Rated R for Really make sure you're age-appropriate
You know when a movie has a funny premise, looks hilarious from the trailer, and has a fantastic cast but can't follow-through on its potential?
Well THANK GOODNESS Horrible Bosses is nothing like that.
After some "not good at all" comedies this summer (No Strings Attached, The Hangover Part 2, Just Go With It) and some "not bad, could have been great" comedies (Paul, Bad Teacher), it's nice to see a hilarious movie that has relatability in the face of a completely outrageous premise.
The story is one we are all probably familiar with: three longtime friends hate their jobs only because they have insane bosses that are making everything hellish for them. From the very beginning of the film, the bosses' roles are directly laid out. Nick (Jason Bateman) has the psychotic and evil boss (Kevin Spacey), Kurt (Jason Sudeikis) has the cokehead and incompetent boss (Colin Farrell), and Dale (Charlie Day) has the sexual predator boss... DDS (Jennifer Aniston).
The idea of murder comes in hypothetical form during a night out after yet another awful day at work: Would the guys kill their bosses if they knew they would get away with it?

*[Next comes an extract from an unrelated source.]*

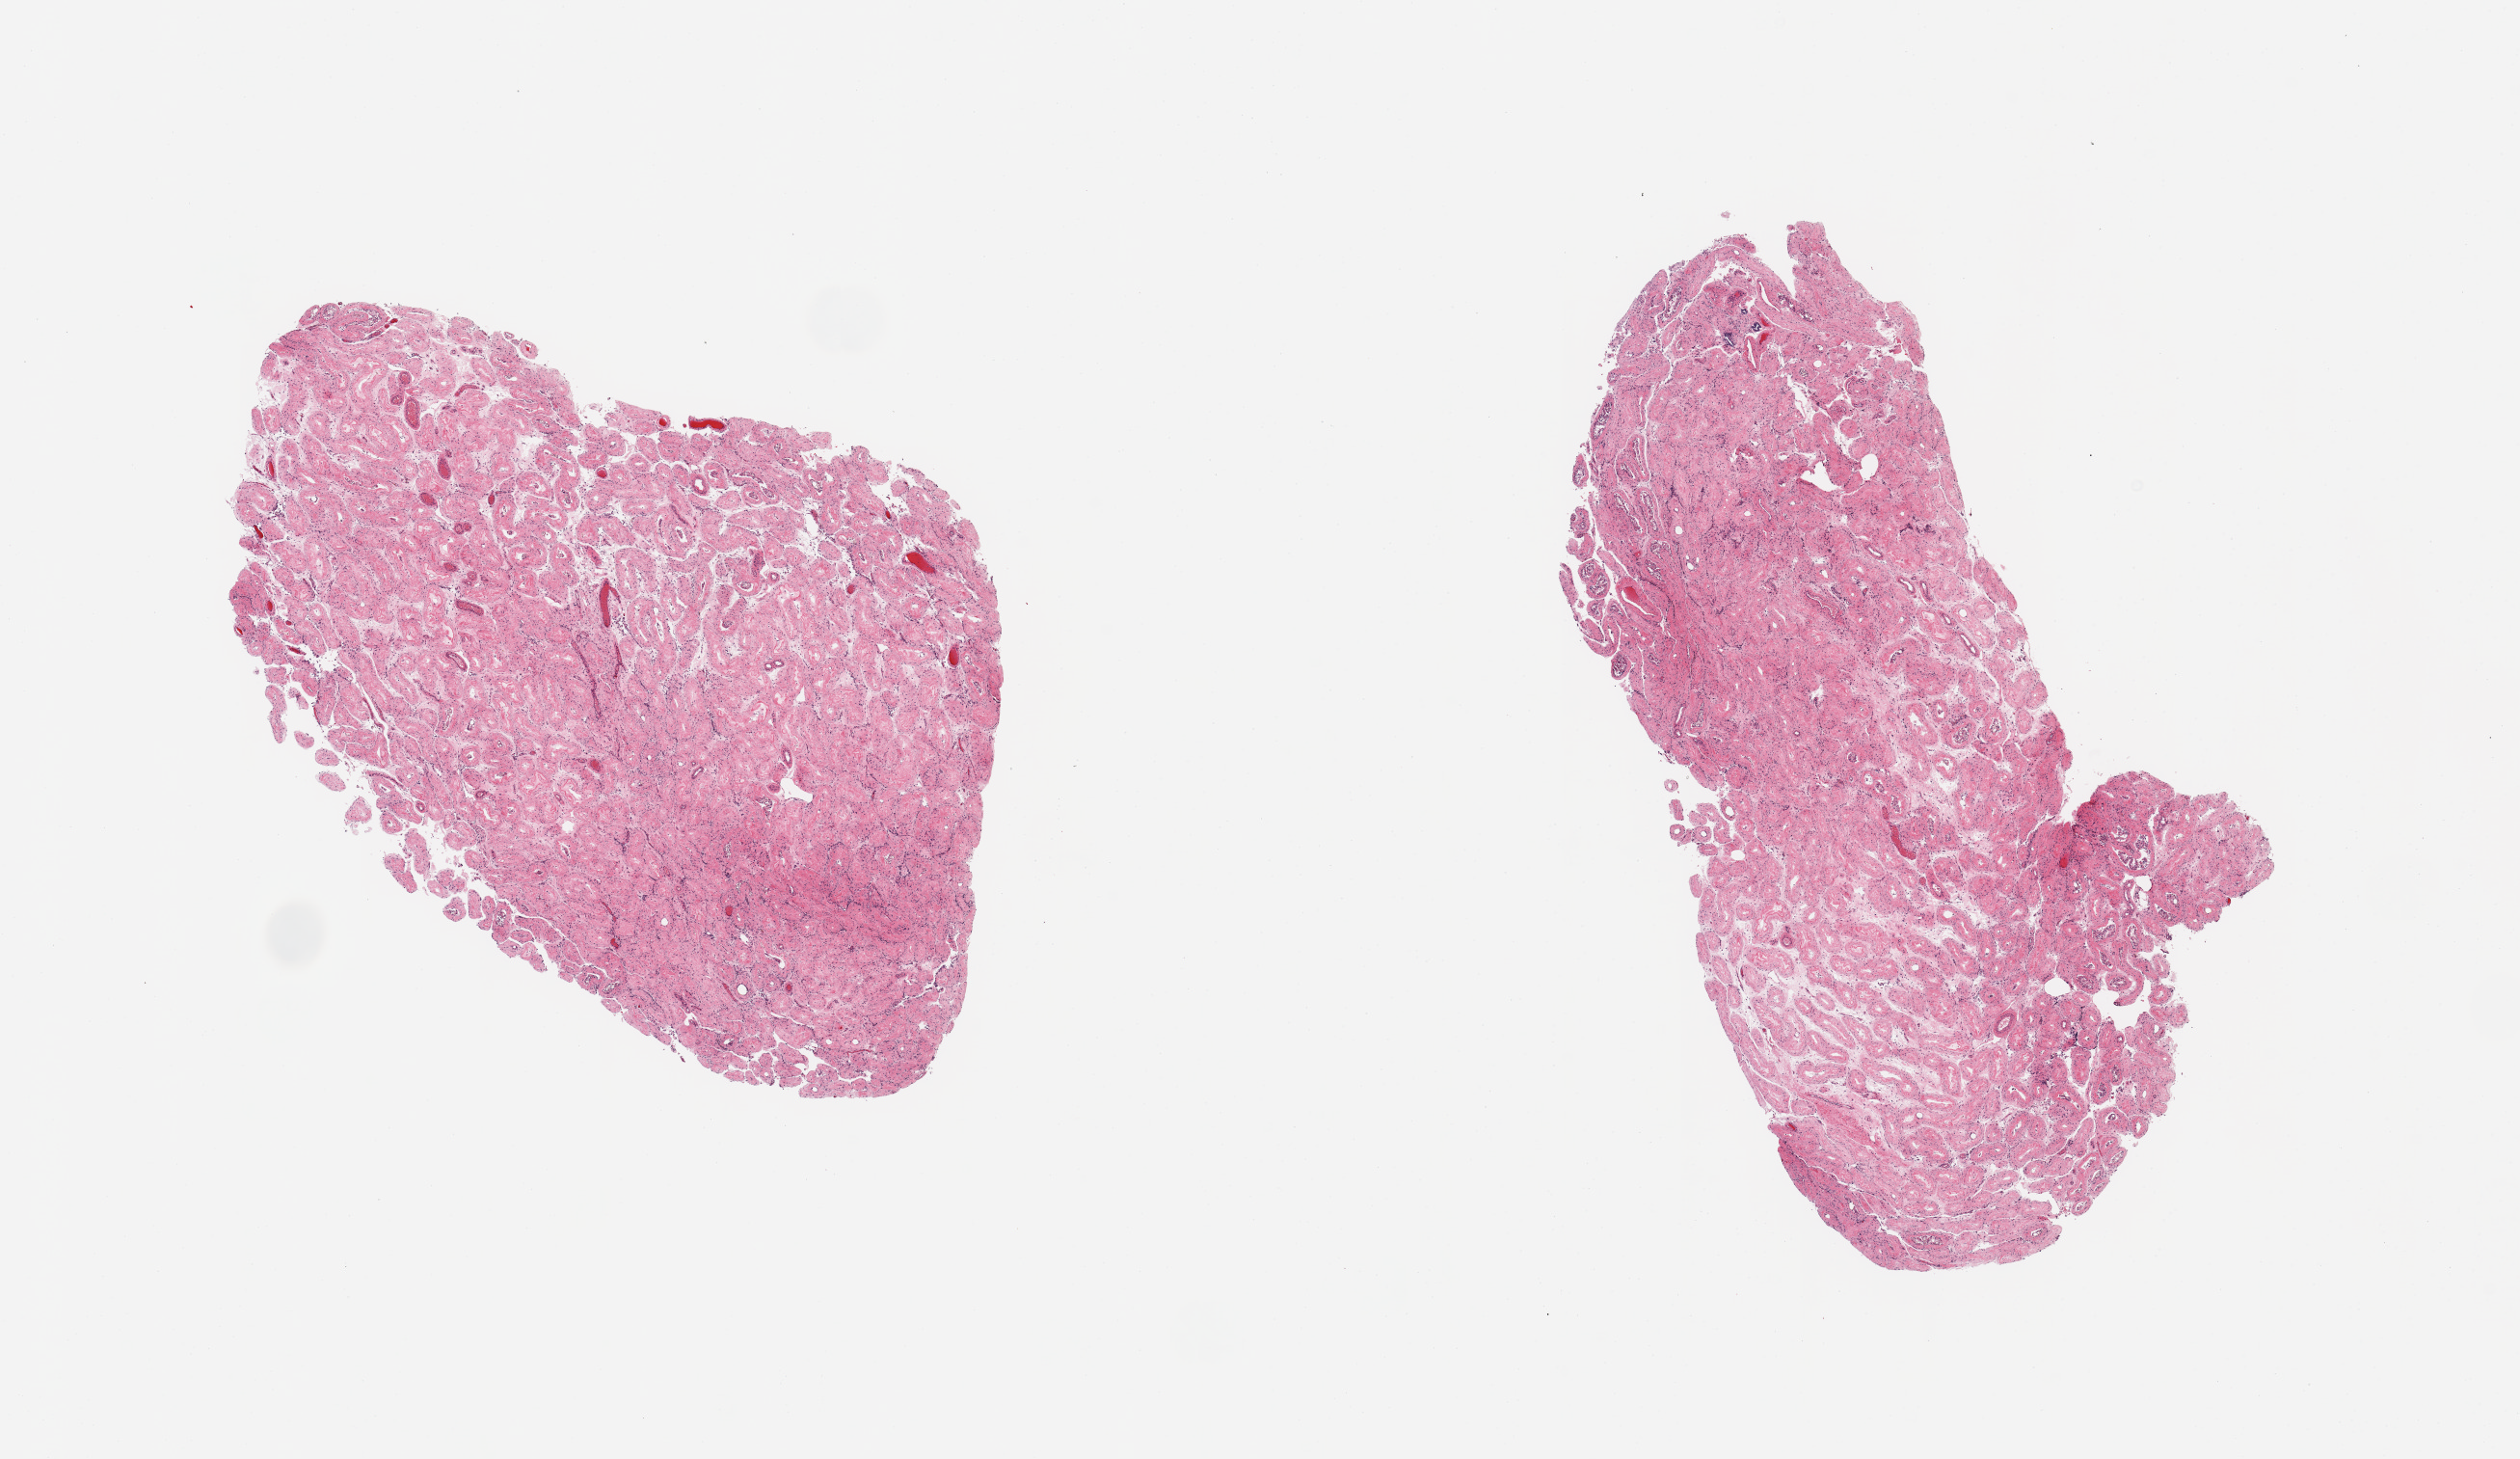
Hematoxylin and eosin (H&E) whole-slide image — whole scanned area (about 20.7 x 12.0 mm) shown as a low-resolution overview. PAXgene-fixed, paraffin-embedded tissue. Section of testis (target tissue). Donor tissue sample. Male donor.
* reviewer comment on this tissue sample: 2 pieces; hyalinized tubules, no spermatogenesis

I don't want to give too much more away but obviously they end up attempting the murders. And because the characters are so adorably stupid, hijinks ensue.
Screenwriters Michael Markowitz, Jonathan M. Goldstein and John Francis Daley (from Freeks and Geeks and Bones) strike gold with their intelligent mixture of dirty and dark humor with a bit a sweet naivety thrown in. The editing and flow of the film is fast and smooth; in 100 minutes we get a several different kinds of jokes while wrapping up the story quite well.
The cast here is fantastic. There's great chemistry between the trio of men in an almost minimum to maximum range of comedic delivery and timing. Jason Bateman is the king of subtle, sarcastic humor, Jason Sudeikis adds easy charm and with a hint of insanity, and Charlie Day's has a frenetic craziness that provides balance with the other men. The bosses are no less worthy of appreciation. Kevin Spacey is fantastic in a role he's familiar playing: a psychopath. It's absolute genius. Colin Farrell is very brave to play such an offensive and ugly character and pulls it off completely and it's refreshing to see Jennifer Aniston FINALLY playing against type. Jamie Foxx also gives a nice cameo performance as the trio's self-titled "murder consultant" with an inappropriate first name.
But it's not all sunny, positive words for the film. While the script is effective, the story is extremely cliched. The men get into some situations that don't make sense even in the film's skewed view of reality but the results are almost always predictable. And we don't get the answers to some questions that are brought up throughout the film. But it's easy to ignore the faults. Horrible Bosses is consistently funny, dark, and one of the better comedies of the year.